> _Exercise goal_
Please copy out, word for word, the part of the listing below that opens with the line containing "latitude: 39.7801" and closes with the line containing "city: Bertrix", with both of those lines included and nothing else.

> _Supplied data_
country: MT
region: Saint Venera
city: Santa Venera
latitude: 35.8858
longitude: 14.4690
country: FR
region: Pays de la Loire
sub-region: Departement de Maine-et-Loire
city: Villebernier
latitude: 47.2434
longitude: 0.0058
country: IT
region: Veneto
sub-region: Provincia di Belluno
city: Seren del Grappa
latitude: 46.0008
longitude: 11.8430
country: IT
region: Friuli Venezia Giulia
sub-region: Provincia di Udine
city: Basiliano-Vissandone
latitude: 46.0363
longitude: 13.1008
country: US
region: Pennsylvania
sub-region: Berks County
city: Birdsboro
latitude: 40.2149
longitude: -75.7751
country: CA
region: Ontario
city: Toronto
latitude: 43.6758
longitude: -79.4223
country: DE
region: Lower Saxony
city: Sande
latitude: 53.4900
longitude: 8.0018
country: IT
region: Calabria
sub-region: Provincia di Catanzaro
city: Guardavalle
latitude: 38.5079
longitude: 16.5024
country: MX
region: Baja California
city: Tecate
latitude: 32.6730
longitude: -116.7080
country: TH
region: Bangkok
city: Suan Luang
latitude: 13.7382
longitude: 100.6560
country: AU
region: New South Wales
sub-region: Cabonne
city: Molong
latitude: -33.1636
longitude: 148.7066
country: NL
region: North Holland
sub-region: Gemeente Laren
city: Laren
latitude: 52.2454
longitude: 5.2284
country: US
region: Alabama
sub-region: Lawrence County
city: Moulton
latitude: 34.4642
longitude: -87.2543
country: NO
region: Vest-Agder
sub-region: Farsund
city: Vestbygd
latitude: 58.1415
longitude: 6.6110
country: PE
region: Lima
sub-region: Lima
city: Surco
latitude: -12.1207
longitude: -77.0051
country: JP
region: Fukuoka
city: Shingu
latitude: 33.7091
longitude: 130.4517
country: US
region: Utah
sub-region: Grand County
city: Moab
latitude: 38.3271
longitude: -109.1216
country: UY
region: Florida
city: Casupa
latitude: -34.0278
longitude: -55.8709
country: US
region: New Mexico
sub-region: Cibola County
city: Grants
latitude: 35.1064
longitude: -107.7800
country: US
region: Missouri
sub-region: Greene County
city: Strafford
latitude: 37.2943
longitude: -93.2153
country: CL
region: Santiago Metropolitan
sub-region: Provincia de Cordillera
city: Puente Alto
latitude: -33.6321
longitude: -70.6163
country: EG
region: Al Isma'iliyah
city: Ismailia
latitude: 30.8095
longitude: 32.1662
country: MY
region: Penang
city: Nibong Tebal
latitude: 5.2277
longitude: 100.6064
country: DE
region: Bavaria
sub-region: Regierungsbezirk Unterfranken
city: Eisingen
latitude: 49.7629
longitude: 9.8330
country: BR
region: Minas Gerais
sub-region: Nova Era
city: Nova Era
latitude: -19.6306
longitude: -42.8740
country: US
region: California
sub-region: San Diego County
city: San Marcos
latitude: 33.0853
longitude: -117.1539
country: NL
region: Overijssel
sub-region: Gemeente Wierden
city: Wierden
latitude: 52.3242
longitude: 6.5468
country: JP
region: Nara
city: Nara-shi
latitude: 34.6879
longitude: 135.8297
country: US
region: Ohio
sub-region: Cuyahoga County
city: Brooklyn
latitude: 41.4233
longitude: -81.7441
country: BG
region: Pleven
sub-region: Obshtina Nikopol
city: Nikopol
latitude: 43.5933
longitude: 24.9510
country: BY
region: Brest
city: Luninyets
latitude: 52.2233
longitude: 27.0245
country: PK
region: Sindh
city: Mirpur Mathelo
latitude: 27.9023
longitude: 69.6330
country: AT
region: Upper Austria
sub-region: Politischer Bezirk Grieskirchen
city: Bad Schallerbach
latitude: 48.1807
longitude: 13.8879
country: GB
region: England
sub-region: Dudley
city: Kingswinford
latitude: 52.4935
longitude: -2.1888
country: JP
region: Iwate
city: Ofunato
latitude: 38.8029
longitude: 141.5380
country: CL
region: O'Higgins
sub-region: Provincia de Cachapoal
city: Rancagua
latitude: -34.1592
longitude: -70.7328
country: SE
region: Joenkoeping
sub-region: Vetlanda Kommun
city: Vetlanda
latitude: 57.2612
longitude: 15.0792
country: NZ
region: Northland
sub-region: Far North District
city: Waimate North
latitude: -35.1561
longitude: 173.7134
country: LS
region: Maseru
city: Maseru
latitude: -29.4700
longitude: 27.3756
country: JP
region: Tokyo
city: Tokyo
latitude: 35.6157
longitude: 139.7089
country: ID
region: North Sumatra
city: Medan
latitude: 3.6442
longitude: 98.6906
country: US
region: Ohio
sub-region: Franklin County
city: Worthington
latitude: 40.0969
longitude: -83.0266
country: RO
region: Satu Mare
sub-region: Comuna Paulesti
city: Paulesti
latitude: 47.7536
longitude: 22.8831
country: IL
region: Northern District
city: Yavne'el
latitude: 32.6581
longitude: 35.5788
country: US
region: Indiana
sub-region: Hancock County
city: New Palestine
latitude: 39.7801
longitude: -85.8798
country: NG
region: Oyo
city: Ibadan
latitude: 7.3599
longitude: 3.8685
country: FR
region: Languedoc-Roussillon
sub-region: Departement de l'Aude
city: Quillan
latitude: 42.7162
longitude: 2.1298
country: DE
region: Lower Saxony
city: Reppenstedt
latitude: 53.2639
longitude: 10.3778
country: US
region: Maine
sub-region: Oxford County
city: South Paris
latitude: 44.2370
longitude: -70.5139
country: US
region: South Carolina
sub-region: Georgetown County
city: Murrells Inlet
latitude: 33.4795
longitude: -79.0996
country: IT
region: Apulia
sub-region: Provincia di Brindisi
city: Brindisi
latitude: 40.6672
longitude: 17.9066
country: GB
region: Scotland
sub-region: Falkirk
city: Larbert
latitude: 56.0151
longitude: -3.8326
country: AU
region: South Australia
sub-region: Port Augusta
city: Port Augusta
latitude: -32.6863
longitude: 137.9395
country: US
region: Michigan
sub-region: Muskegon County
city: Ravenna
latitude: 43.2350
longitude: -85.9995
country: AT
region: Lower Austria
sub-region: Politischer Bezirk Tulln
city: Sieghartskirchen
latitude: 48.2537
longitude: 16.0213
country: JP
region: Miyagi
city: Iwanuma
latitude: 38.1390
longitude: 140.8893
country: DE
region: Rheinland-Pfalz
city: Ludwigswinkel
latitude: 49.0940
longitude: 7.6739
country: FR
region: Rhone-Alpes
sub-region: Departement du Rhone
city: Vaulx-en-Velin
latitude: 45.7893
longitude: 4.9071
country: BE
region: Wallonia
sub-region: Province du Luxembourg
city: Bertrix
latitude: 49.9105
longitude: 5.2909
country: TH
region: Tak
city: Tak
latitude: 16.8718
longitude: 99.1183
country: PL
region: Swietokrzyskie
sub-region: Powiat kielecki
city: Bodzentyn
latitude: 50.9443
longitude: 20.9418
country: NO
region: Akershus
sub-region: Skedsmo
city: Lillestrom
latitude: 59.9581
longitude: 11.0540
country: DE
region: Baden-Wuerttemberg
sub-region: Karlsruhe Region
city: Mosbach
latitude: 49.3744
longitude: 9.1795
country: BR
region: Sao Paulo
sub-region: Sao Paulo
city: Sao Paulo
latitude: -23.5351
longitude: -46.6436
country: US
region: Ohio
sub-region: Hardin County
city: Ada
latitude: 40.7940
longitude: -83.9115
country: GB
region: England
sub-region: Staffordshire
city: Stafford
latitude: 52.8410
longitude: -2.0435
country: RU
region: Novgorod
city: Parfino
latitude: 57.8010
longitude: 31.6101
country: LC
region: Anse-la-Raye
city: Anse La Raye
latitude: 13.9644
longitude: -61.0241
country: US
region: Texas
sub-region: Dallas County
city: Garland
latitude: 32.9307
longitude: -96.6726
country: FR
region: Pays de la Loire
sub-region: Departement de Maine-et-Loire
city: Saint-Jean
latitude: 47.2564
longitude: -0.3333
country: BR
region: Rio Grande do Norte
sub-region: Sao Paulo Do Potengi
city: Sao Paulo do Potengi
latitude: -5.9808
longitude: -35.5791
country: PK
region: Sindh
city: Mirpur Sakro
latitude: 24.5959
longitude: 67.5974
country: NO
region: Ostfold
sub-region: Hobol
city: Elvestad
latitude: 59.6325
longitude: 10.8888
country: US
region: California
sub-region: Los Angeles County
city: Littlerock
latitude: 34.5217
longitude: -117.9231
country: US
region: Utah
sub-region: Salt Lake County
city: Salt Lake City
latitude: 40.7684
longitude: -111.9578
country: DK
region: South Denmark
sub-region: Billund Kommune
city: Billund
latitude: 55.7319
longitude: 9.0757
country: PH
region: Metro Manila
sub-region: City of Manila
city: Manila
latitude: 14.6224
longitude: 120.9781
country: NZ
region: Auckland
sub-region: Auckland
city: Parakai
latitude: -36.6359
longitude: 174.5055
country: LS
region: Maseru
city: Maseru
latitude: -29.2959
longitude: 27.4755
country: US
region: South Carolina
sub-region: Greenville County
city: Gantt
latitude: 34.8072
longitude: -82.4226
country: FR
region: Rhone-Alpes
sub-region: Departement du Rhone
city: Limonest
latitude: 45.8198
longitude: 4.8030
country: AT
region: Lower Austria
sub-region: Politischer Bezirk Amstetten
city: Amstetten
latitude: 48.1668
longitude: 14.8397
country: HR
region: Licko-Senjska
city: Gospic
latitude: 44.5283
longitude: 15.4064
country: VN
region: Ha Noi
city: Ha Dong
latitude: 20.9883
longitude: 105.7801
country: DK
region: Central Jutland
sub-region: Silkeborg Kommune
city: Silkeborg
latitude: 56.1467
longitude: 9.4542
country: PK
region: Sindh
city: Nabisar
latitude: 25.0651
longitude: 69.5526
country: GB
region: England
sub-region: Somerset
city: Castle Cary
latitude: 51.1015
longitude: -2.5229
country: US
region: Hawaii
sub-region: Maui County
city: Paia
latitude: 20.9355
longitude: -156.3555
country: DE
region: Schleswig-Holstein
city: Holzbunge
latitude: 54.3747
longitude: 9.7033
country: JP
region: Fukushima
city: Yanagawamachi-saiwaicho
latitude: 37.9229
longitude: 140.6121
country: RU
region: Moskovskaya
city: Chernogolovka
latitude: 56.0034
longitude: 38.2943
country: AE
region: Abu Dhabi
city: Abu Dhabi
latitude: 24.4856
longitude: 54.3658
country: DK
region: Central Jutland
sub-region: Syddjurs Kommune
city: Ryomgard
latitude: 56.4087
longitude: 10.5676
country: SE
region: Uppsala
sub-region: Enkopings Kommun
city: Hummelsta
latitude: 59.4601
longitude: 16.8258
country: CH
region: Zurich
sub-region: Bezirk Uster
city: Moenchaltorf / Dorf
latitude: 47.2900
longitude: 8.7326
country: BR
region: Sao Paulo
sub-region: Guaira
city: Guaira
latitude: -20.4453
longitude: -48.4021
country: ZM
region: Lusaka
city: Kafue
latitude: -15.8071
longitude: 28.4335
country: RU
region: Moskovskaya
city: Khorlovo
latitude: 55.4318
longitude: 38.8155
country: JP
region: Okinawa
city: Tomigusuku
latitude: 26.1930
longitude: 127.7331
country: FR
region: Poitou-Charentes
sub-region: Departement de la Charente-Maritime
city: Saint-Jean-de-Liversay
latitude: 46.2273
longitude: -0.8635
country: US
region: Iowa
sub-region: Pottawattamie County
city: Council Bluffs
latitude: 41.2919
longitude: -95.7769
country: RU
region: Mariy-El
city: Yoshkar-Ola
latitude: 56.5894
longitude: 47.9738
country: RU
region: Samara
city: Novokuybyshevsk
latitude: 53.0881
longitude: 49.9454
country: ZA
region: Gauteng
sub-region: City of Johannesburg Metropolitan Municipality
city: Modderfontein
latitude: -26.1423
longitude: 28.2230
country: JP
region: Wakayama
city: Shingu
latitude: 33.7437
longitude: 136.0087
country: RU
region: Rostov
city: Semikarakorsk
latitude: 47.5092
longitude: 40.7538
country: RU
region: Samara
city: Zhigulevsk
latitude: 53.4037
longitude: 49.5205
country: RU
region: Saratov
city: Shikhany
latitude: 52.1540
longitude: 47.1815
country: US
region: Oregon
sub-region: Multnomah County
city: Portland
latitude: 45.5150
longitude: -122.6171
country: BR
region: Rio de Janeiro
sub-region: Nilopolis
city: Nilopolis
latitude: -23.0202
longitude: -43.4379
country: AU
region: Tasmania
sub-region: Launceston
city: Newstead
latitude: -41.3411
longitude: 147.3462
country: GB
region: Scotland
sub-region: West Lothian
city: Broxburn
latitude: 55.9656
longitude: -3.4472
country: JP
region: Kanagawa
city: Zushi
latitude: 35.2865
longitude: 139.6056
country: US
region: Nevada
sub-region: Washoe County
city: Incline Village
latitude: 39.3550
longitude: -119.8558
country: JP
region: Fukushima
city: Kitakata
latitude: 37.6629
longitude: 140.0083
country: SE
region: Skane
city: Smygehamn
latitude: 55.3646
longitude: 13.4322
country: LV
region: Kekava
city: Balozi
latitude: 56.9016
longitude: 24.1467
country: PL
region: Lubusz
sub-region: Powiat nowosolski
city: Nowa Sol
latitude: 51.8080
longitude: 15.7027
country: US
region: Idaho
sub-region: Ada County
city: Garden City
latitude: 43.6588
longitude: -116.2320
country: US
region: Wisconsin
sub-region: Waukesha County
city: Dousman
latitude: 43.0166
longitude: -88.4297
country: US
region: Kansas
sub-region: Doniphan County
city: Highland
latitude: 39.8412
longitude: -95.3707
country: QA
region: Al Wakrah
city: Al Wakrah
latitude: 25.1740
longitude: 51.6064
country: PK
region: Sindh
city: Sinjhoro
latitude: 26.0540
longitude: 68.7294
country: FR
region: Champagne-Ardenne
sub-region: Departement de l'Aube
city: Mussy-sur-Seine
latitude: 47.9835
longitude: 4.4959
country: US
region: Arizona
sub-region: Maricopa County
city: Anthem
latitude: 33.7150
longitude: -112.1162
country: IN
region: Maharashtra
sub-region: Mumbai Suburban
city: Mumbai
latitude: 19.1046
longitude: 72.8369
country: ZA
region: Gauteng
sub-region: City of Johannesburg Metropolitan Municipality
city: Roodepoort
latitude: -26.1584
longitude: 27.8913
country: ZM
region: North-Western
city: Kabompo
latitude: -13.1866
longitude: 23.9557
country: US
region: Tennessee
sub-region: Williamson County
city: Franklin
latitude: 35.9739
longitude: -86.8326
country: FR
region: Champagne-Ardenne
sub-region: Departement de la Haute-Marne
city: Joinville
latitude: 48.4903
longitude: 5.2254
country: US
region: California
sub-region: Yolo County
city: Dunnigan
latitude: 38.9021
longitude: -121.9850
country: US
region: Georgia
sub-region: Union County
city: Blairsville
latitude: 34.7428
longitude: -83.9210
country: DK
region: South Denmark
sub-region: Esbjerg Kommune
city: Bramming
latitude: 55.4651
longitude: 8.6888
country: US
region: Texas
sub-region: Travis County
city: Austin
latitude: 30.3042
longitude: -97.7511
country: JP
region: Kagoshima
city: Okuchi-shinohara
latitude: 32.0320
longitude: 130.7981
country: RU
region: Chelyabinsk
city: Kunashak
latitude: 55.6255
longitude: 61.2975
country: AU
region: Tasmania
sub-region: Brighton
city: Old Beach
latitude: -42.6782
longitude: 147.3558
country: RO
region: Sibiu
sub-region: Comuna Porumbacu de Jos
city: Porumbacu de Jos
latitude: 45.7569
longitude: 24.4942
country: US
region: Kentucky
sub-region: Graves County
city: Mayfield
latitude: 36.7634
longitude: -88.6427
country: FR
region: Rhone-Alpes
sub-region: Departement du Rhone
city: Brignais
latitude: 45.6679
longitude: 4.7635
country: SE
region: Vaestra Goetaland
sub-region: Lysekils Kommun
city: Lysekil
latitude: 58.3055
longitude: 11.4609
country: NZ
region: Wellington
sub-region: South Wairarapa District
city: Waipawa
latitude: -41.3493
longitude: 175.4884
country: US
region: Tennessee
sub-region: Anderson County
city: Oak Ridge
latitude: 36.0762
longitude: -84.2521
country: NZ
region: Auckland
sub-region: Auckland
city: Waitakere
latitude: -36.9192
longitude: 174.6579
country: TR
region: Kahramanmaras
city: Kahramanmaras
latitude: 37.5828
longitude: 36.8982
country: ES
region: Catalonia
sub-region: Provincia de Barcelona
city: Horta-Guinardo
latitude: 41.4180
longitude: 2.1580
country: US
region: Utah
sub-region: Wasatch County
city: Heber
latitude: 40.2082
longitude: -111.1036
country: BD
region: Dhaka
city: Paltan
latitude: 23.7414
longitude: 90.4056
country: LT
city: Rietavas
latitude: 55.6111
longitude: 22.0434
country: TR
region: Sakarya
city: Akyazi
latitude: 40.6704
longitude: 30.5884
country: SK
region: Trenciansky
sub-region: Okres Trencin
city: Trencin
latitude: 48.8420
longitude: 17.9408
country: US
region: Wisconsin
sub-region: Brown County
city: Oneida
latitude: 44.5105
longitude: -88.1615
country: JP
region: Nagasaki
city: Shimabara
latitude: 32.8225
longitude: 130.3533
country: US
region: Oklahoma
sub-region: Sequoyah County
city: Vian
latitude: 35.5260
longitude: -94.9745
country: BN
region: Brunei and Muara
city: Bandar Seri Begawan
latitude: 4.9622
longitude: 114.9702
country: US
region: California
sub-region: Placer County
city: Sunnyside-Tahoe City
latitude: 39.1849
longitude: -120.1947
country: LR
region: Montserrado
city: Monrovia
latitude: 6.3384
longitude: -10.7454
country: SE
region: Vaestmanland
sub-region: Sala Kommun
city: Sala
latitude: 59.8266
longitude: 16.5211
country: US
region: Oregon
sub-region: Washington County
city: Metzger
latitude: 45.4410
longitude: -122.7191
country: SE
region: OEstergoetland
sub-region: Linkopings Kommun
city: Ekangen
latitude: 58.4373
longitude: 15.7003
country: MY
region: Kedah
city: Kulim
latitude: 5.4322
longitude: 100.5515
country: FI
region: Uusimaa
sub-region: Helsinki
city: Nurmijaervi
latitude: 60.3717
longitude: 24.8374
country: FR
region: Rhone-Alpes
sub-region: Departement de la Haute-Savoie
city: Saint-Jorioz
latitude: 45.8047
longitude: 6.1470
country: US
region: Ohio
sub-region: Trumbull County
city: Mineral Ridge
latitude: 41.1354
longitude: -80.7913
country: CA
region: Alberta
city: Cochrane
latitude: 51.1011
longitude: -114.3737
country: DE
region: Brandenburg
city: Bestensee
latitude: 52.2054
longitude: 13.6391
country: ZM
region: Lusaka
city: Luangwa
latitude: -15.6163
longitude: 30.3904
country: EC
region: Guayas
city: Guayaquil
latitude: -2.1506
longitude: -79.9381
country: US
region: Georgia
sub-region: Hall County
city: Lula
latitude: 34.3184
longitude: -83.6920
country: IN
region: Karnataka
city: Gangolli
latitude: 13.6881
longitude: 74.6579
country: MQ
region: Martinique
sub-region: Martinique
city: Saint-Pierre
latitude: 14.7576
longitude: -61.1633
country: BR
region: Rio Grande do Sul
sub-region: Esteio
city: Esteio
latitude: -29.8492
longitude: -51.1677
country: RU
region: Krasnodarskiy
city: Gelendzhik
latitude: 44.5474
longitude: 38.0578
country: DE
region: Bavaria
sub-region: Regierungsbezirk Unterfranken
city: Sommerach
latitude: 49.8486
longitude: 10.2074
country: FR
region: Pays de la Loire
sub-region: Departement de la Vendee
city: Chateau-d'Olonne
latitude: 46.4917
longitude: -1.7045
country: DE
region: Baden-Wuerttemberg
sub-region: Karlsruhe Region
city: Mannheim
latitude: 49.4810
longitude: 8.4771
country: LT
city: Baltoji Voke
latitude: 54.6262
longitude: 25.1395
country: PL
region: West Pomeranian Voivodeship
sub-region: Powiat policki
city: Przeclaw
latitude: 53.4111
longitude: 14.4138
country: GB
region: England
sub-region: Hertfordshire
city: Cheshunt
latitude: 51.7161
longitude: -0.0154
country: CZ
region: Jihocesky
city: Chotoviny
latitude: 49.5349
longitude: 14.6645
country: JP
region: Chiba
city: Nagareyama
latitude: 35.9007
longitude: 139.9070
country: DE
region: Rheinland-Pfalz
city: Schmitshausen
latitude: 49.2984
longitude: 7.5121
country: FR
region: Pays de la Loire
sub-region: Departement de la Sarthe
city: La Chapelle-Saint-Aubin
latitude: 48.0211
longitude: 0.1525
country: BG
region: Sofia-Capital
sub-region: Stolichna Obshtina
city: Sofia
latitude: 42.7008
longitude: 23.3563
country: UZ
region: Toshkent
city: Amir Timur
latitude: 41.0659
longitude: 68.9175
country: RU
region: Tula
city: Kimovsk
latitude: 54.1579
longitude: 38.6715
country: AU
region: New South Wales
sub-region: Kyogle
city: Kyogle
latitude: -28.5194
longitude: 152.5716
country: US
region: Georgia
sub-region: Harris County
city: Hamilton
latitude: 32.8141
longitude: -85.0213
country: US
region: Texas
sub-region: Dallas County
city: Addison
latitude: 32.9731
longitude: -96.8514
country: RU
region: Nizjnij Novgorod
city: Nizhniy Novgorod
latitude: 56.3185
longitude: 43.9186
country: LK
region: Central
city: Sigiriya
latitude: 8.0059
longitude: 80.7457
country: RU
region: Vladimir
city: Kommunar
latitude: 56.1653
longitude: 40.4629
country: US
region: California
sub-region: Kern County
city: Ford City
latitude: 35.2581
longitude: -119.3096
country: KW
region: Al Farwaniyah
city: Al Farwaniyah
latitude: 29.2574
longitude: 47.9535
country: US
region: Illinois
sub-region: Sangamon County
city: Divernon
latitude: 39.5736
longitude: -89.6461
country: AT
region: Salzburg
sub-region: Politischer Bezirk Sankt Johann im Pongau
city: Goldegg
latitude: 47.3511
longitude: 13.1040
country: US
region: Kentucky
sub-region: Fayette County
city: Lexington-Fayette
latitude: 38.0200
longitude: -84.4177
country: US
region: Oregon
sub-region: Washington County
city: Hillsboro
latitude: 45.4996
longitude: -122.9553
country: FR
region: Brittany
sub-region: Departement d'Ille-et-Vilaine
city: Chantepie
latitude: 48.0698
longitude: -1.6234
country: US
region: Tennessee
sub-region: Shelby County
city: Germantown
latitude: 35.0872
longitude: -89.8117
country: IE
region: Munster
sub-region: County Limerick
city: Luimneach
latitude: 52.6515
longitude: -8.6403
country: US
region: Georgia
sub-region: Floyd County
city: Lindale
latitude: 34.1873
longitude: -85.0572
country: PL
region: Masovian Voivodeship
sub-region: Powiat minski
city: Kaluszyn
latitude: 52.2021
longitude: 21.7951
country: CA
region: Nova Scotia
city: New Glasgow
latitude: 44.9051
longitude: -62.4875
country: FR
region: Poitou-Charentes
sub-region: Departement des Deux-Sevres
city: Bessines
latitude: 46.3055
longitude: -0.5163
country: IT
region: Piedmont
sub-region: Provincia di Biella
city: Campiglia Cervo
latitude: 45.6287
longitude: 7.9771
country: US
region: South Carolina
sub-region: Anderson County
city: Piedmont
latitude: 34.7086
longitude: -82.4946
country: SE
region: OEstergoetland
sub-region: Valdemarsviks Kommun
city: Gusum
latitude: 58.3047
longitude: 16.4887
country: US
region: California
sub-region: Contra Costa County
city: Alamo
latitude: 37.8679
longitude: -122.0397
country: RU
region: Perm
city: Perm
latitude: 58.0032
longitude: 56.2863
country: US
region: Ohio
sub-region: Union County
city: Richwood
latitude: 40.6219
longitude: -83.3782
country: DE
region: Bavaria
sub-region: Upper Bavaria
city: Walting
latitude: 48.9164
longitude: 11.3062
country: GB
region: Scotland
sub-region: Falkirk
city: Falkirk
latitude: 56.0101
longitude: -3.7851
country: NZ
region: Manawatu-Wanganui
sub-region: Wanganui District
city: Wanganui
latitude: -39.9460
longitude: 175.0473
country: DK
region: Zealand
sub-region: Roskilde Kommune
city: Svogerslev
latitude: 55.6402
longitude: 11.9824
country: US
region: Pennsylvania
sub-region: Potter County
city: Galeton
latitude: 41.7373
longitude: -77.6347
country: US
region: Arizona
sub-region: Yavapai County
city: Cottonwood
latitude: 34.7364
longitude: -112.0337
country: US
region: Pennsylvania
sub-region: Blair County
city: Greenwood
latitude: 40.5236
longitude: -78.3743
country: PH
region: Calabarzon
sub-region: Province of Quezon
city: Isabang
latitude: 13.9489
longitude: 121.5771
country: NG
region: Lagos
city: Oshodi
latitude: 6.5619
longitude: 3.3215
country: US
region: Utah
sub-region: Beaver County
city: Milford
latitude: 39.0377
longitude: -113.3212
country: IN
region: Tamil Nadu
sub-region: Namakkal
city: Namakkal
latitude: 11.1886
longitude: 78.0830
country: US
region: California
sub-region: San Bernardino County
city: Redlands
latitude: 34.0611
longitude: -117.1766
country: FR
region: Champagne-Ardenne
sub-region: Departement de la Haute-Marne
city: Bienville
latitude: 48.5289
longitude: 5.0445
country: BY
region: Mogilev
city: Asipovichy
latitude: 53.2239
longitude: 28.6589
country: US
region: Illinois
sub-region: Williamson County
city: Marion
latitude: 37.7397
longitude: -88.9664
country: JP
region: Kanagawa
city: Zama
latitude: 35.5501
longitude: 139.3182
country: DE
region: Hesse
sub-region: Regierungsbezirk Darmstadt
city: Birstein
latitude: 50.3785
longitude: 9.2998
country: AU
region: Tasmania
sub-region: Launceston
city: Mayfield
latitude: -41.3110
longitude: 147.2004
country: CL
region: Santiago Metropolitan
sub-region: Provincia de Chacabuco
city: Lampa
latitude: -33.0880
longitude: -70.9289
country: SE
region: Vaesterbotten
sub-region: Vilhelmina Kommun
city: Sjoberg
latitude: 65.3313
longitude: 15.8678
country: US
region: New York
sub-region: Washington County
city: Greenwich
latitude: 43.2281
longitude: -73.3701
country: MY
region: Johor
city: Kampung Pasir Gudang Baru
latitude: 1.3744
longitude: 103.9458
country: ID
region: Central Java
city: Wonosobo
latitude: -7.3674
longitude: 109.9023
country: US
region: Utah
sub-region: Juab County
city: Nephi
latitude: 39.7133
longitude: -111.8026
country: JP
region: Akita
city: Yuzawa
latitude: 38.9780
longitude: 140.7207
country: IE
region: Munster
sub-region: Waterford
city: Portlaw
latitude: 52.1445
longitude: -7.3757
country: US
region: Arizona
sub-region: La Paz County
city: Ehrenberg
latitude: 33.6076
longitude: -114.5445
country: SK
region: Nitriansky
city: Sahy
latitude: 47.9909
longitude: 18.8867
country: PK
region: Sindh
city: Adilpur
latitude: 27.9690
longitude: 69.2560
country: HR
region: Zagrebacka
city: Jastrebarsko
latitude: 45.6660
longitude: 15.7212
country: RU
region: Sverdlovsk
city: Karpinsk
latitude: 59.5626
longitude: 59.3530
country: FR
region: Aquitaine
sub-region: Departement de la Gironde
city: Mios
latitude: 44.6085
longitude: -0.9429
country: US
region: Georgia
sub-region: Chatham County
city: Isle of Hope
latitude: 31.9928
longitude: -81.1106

> _Response to this task_
latitude: 39.7801
longitude: -85.8798
country: NG
region: Oyo
city: Ibadan
latitude: 7.3599
longitude: 3.8685
country: FR
region: Languedoc-Roussillon
sub-region: Departement de l'Aude
city: Quillan
latitude: 42.7162
longitude: 2.1298
country: DE
region: Lower Saxony
city: Reppenstedt
latitude: 53.2639
longitude: 10.3778
country: US
region: Maine
sub-region: Oxford County
city: South Paris
latitude: 44.2370
longitude: -70.5139
country: US
region: South Carolina
sub-region: Georgetown County
city: Murrells Inlet
latitude: 33.4795
longitude: -79.0996
country: IT
region: Apulia
sub-region: Provincia di Brindisi
city: Brindisi
latitude: 40.6672
longitude: 17.9066
country: GB
region: Scotland
sub-region: Falkirk
city: Larbert
latitude: 56.0151
longitude: -3.8326
country: AU
region: South Australia
sub-region: Port Augusta
city: Port Augusta
latitude: -32.6863
longitude: 137.9395
country: US
region: Michigan
sub-region: Muskegon County
city: Ravenna
latitude: 43.2350
longitude: -85.9995
country: AT
region: Lower Austria
sub-region: Politischer Bezirk Tulln
city: Sieghartskirchen
latitude: 48.2537
longitude: 16.0213
country: JP
region: Miyagi
city: Iwanuma
latitude: 38.1390
longitude: 140.8893
country: DE
region: Rheinland-Pfalz
city: Ludwigswinkel
latitude: 49.0940
longitude: 7.6739
country: FR
region: Rhone-Alpes
sub-region: Departement du Rhone
city: Vaulx-en-Velin
latitude: 45.7893
longitude: 4.9071
country: BE
region: Wallonia
sub-region: Province du Luxembourg
city: Bertrix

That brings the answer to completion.